To sort fact from fiction, we turned to Chris McGeary, chief marketing officer at Lawn Doctor, a lawn care company. McGeary shared popular myths, plus the lawn care tips that can replace them. Skip these myths—which are at best ineffective and at worst harmful—and your lawn could be the best on the block this year.
Myth: Beer can be used as an effective fertilizer for your lawn.
The idea behind this myth is that beer can introduce yeast to soil, which helps it grow. “While beer does contain yeast, it also contains sugars, alcohol, and other ingredients that will actually hinder healthy grass growth,” McGeary says. “In fact, the yeast in beer encourages fungus growth.” Instead, use real fertilizers—store-bought, homemade, organic, whatever—that give your lawn more nutrients than just yeast.
Myth: You need lime on your lawn, no matter what.
Lawns only need lime at certain pH levels. Adding too much lime, or using it unnecessarily, will burn out your lawn, McGeary says, turning grass brown instead of the lush green you want.
Myth: It doesn’t matter what time of day you water your lawn.
The best time to water your lawn is early morning, before 9 a.m., McGeary says, ideally between 6 and 9 a.m. There’s less sunlight and wind at this time; if you water during the hot afternoon, a lot of the water might evaporate before reaching the grass roots. Watering in the evening is even worse, because it can create conditions that attract lawn fungus.
Myth: You need to aerate your lawn no matter what.

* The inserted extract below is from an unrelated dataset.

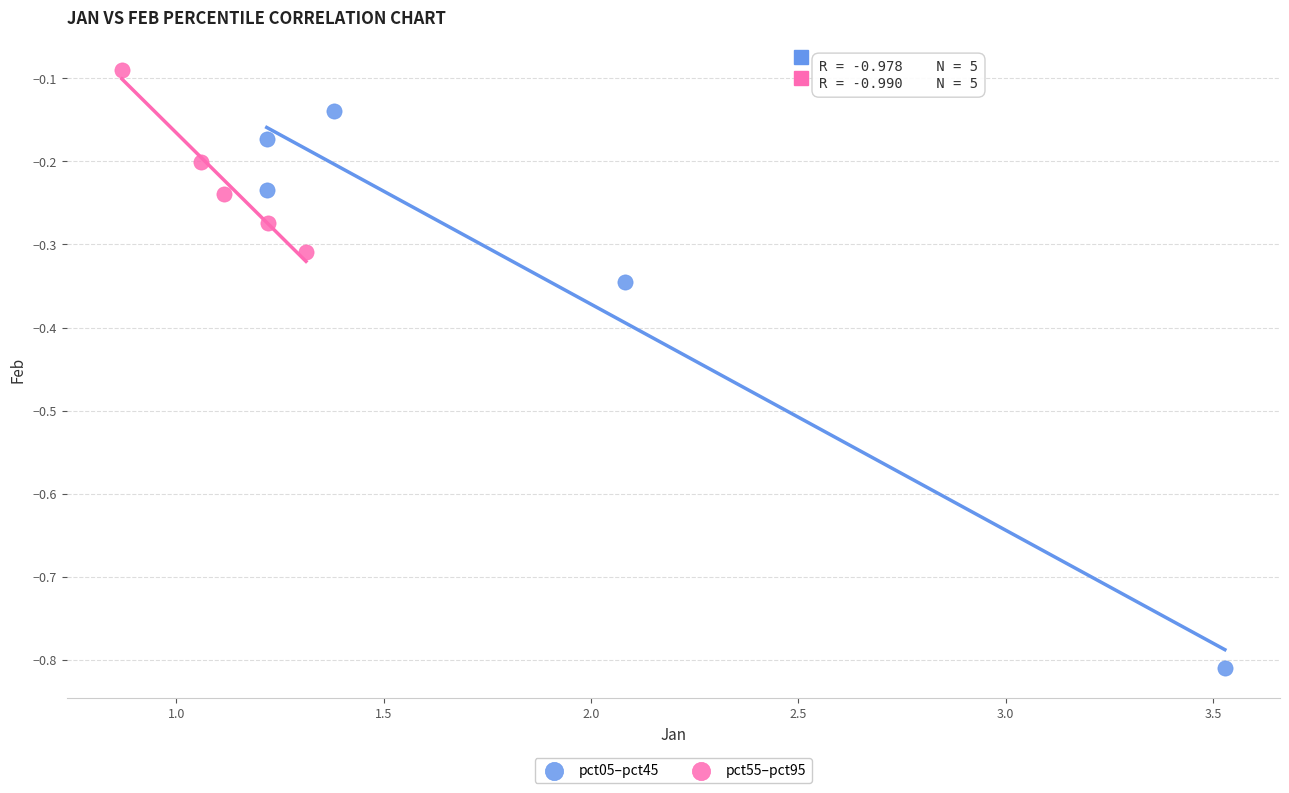

Which series contains the lowest Y value?

pct05–pct45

“Aeration is typically only needed if your soil is compacted,” McGeary says. A soil probe can help you figure out if you need to aerate or not. If you do, aerator shoes, a push wheel, or an aerator machine will do the job; be sure to fertilize and seed right after.
Myth: The shorter you cut the grass, the less often you need to mow your lawn.

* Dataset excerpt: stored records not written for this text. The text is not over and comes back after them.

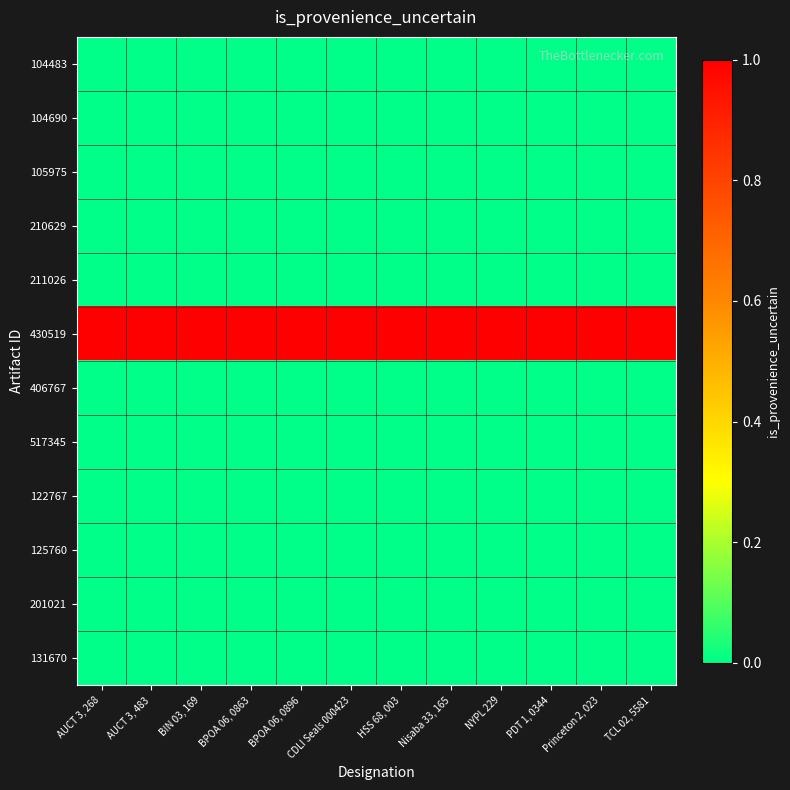

Reading left to right, extract all data points from this chart.

104483: AUCT 3, 268=0	AUCT 3, 483=0	BIN 03, 169=0	BPOA 06, 0863=0	BPOA 06, 0896=0	CDLI Seals 000423=0	HSS 68, 003=0	Nisaba 33, 165=0	NYPL 229=0	PDT 1, 0344=0	Princeton 2, 023=0	TCL 02, 5581=0
104690: AUCT 3, 268=0	AUCT 3, 483=0	BIN 03, 169=0	BPOA 06, 0863=0	BPOA 06, 0896=0	CDLI Seals 000423=0	HSS 68, 003=0	Nisaba 33, 165=0	NYPL 229=0	PDT 1, 0344=0	Princeton 2, 023=0	TCL 02, 5581=0
105975: AUCT 3, 268=0	AUCT 3, 483=0	BIN 03, 169=0	BPOA 06, 0863=0	BPOA 06, 0896=0	CDLI Seals 000423=0	HSS 68, 003=0	Nisaba 33, 165=0	NYPL 229=0	PDT 1, 0344=0	Princeton 2, 023=0	TCL 02, 5581=0
210629: AUCT 3, 268=0	AUCT 3, 483=0	BIN 03, 169=0	BPOA 06, 0863=0	BPOA 06, 0896=0	CDLI Seals 000423=0	HSS 68, 003=0	Nisaba 33, 165=0	NYPL 229=0	PDT 1, 0344=0	Princeton 2, 023=0	TCL 02, 5581=0
211026: AUCT 3, 268=0	AUCT 3, 483=0	BIN 03, 169=0	BPOA 06, 0863=0	BPOA 06, 0896=0	CDLI Seals 000423=0	HSS 68, 003=0	Nisaba 33, 165=0	NYPL 229=0	PDT 1, 0344=0	Princeton 2, 023=0	TCL 02, 5581=0
430519: AUCT 3, 268=1	AUCT 3, 483=1	BIN 03, 169=1	BPOA 06, 0863=1	BPOA 06, 0896=1	CDLI Seals 000423=1	HSS 68, 003=1	Nisaba 33, 165=1	NYPL 229=1	PDT 1, 0344=1	Princeton 2, 023=1	TCL 02, 5581=1
406767: AUCT 3, 268=0	AUCT 3, 483=0	BIN 03, 169=0	BPOA 06, 0863=0	BPOA 06, 0896=0	CDLI Seals 000423=0	HSS 68, 003=0	Nisaba 33, 165=0	NYPL 229=0	PDT 1, 0344=0	Princeton 2, 023=0	TCL 02, 5581=0
517345: AUCT 3, 268=0	AUCT 3, 483=0	BIN 03, 169=0	BPOA 06, 0863=0	BPOA 06, 0896=0	CDLI Seals 000423=0	HSS 68, 003=0	Nisaba 33, 165=0	NYPL 229=0	PDT 1, 0344=0	Princeton 2, 023=0	TCL 02, 5581=0
122767: AUCT 3, 268=0	AUCT 3, 483=0	BIN 03, 169=0	BPOA 06, 0863=0	BPOA 06, 0896=0	CDLI Seals 000423=0	HSS 68, 003=0	Nisaba 33, 165=0	NYPL 229=0	PDT 1, 0344=0	Princeton 2, 023=0	TCL 02, 5581=0
125760: AUCT 3, 268=0	AUCT 3, 483=0	BIN 03, 169=0	BPOA 06, 0863=0	BPOA 06, 0896=0	CDLI Seals 000423=0	HSS 68, 003=0	Nisaba 33, 165=0	NYPL 229=0	PDT 1, 0344=0	Princeton 2, 023=0	TCL 02, 5581=0
201021: AUCT 3, 268=0	AUCT 3, 483=0	BIN 03, 169=0	BPOA 06, 0863=0	BPOA 06, 0896=0	CDLI Seals 000423=0	HSS 68, 003=0	Nisaba 33, 165=0	NYPL 229=0	PDT 1, 0344=0	Princeton 2, 023=0	TCL 02, 5581=0
131670: AUCT 3, 268=0	AUCT 3, 483=0	BIN 03, 169=0	BPOA 06, 0863=0	BPOA 06, 0896=0	CDLI Seals 000423=0	HSS 68, 003=0	Nisaba 33, 165=0	NYPL 229=0	PDT 1, 0344=0	Princeton 2, 023=0	TCL 02, 5581=0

Believe it or not, it’s actually better to keep your grass too long than too short.
“Mowing too short—scalping—can have some pretty serious repercussions,” McGeary says. “It can weaken and even kill your lawn. Additionally, cutting too short will limit the grass’s nutrient supply, giving weeds free reign.” Try to keep grass about three inches long throughout the growing season.
Myth: The best time to fertilize your lawn is during the spring.
This one’s kind of true.
Grass is either warm-season or cool-season. Both types should be fertilized six to eight times a year, but cool-season grasses should be fertilized in early spring, late summer, and autumn, and warm-season grasses should be fertilized in early spring, late spring, late summer, and autumn. Fun fact: “It’s also helpful to have your lawn fertilized a day or two before it rains,” McGeary says.
Myth: Using a hose instead of a sprinkler system will save money.
“One of the benefits of using an irrigation or sprinkler system is that, if installed correctly, it allows your lawn to be watered evenly,” McGeary says. “Using a hose increases the possibility of over-watering, which can increase your water bill. It also elevates the chances of under-watering, which can result in brown spots throughout your lawn. In the end, you’ll spend more money trying to repair the dead grass.”
Myth: It’s best to water your lawn every day.
“Lawns will do best when watered deeply and infrequently,” McGeary says. This will encourage deeper root growth and minimize browning in the summer.